The proposal has numerous flaws in it. Here is perhaps the biggest.
Suppose you are gathering data, and you see these values:
2,3,1
The mean, so far is 6/3=2.
Then comes an outlier:
2,3,1,1000
So you replace it with the mean:
2,3,1,2
The next number is good:
2,3,1,2,7
Now the mean is 3. Wait a minute, the mean is now 3, but we replaced 1000 with a mean of 2, just because it occurred as the fourth value. What if we change the order of the samples?
2,3,1,7,1000
Now the mean prior to the 1000 is (2+3+1+7)/4=13/4. So should we replace 1000 with that mean?
The problem is that the false datum we are substituting in place of 1000 is dependent on the other data. That's an epistemological problem if the samples are supposed to represent independent measurements.
Then you have the obvious problem that you not merely withholding data that doesn't fit your assumptions, but you're falsifying it. When some unwanted result occurs, you increment n, and substitute a fake value.
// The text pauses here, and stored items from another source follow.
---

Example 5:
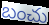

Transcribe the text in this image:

బంచు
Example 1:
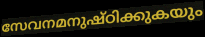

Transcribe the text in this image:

സേവനമനുഷ്ഠിക്കുകയും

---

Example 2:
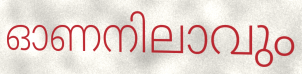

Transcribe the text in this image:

ഓണനിലാവും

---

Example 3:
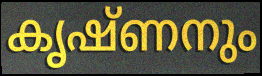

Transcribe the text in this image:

കൃഷ്ണനും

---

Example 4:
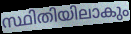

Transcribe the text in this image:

സ്ഥിതിയിലാകും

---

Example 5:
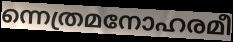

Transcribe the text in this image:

ന്നെത്രമനോഹരമീ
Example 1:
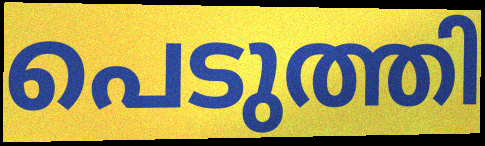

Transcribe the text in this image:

പെടുത്തി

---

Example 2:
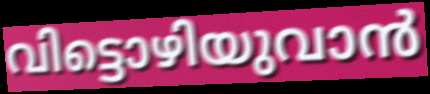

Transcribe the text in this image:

This is wrong because n is supposed to be the count of samples. Now n represents the number of samples, plus the number of fudge values added to the data. It basically destroys the validity of all calculations involving n: even those which do not use the fudge values. Your n is a fudge value too!
Basically, trimming away results that don't fit is one thing (and can be justified if it is done consistently according to an algorithm, rather than according to changing mood swings of the experimenter).
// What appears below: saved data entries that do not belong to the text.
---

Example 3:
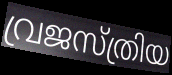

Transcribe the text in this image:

വ്രജസ്ത്രിയ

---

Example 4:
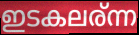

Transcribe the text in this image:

ഇടകലര്ന്ന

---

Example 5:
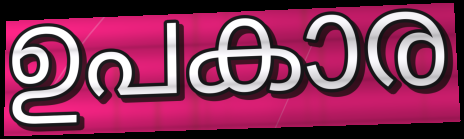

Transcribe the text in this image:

ഉപകാര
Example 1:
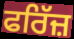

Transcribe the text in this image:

ਫਰਿੱਜ਼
Outright falsifying results is objectionable on philosophical, epistemological and ethical grounds.
There may be some extenuating circumstances, which have to do with how the results are used. Like for instance, say that this substitution of outliers by the current mean is part of some embedded computer's algorithm, which enables it to implement a closed-loop control system. (It samples some system outputs, then adjusts inputs in order to achieve control.) Everything is real time, and so something must be supplied for a given time period in the place of missing data. If this fudging helps to overcome glitches, and ensures smooth operation, then all is good.
Here is another example, from digital telephony: PLC (packet loss concealment). Crap happens, and packets get lost, yet communication is real time. PLC synthesizes fake pieces of voice based on recent pitch information from correctly received packets. So if a speaker was saying the vowel "aaa" and then a packet was lost, PLC can pad the missing packet by extrapolating the "aaa" for the frame duration (say 5 or 10 milliseconds or whatever). The "aaa" is such that it resembles the speaker's voice. This is analogous to using a "mean" to substitute for values regarded as bad. It's a good thing; it's better than the sound cutting in and out, and helps intelligibility.
If the fudging of data is part of a program of lying to people to cover up failing work, that's something else.
So, we cannot think about it independently of the application: how is the statistics being used? Will substitutions lead to invalid conclusions? Are there ethical implications?